Brendan Philip Talks 'Shadow Ceremony' and His "Alt-R&B" Aesthetic

Photo: Yannick Anton

BY Ryan B. PatrickPublished May 22, 2015

To hear Brendan Philip explain it, experiencing his new project Shadow Ceremony is akin to learning to swim — there's a bit of fearlessness involved. The haunting EP (out now via Fake Art/Dine Alone) from the eclectic Toronto-based artist mines contrasting musical elements, running the genre spectrum from Bilal, Funkadelic, Outkast, J-Dilla and David Byrne. Philip tells Exclaim! that creating music that pushes buttons — as well as boundaries — has been his aim since he knew he wanted to be a musician growing up in Mississauga, ON.
 
"The idea of writing really appealed to me," he explains. "The spirit of what I'm doing is writing — conceptualizing elements and putting them into form, into language. I kind of went on a journey from there. I bought a lot of Jimi Hendrix [and] Prince and ended up working in a Mississauga record shop across from my house. I just spent a lot of time talking about music. It's been a grand area of study around music rather than celebrity. I still want to be valid and relevant but I think that I'm shifting into all sorts of artistic mediums — music was my entry point."
 
Philip has been creating critical buzz at home and Statestate for his subversive, non-conventional sound and vocals that leverage a Pan-African aesthetic and a heightened awareness and outlook on sexual and gender politics.
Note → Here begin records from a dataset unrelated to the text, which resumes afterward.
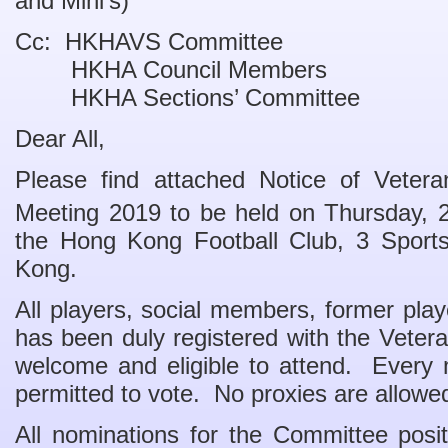
and Mini’s)
Cc: HKHAVS Committee
HKHA Council Members
HKHA Sections’ Committee
Dear All,
Please find attached Notice of Vetera
Meeting 2019 to be held on Thursday, 
the Hong Kong Football Club, 3 Sport
Kong.
All players, social members, former pla
has been duly registered with the Veter
welcome and eligible to attend. Every 
permitted to vote. No proxies are allowe
All nominations for the Committee posi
Ultimately, Shadow Ceremony has a strong focus on lyricism but maintains a danceable quality, according to Philip.
 
While his sound has been called a variety of terms — alt-R&B, slopwave, electro-ambient — he's come to terms with labels. Lately he's been describing his vibe as post-R&B. "I think I'm better at understanding that I have to create a box, an existing framework and fill it with my personality to create a world that people can come into.
 
"The pop format is a great framework and a way for people to digest music," he adds. That said, the new album is designed to be sonically and lyrically challenging. "It's very strange with not a lot of reference points. Maybe SBTRKT would be the closest.
 
"I really love Joy Division and post-punk — things where nerds or really technical people started to infiltrate this simple framework and expand its ideas. I don't think there's anything wrong with that: while people are being entertained, give them something to chew on. Even if its just sex, give as many aspects to it as you can."
 
As an artist, Philips notes that music is just one way to get his message across; he is actively exploring visual mediums including video to accurately convey his thoughts and musical sensibilities. "I love psychedelic and counter culture. It's very much that. I just wanted to create a sci-fi R&B experience (with Shadow Ceremony). This experience of meeting an entity that's perceived as feminine but is just an unshaped energy. Talking about cosmic relationships between a humanoid and sentient being. I also added a sense of dream imagery from Mexican culture, weaving in future mythology."
 
The album was created over 18 months, recorded at Dreamhouse and Acres YYZ, and was co-produced by Jahmal Padmore and Keita Juma, both prolific producers and artists in their own right. Formerly of Toronto underground collective 88 Days of Fortune, Philip has branched out with Padmore and Juma to form the Fake Arts entity, forging a collaborative process that leverages each members strengths from an artistic and technical standpoint, he says. To hear Philip tell it, Padmore is the more technically proficient one on production, while rapper-artist Juma's UK sensibilities provide an expansive musical approach, all of which helped to flesh out and realize the sound on this particular record.
 
"We are so familiar with each other and so unafraid of each other that we got into a good experimentation. I wanted [the album] to feel like Devo or Kraftwerk. It doesn't look like that but something in that vein, projections of the future and what that sounds like, looks like and the stories that happen in that world," he says. "We worked really hard. It is a challenging piece to listen to as it was a challenging thing to create. As in pushing ourselves to let go and still being scared while doing it. You just have to go in. That's challenging."
 
With the new album out this month, plans are underway on visual elements for the singles, with videos to tracks like "The Feels" currently being conceptualized. In addition, Philip intends to divide his time this summer between touring and working on the anticipated full-length album, slated for an early 2016 release. In the meantime, he hopes that Shadow Ceremony makes a splash with listeners, adding it's like "throwing oneself into the water."
 
"It can be nerve racking and uncomfortable I think it's a great exercise. Pushing ourselves to just let go. That's the undercurrent of it."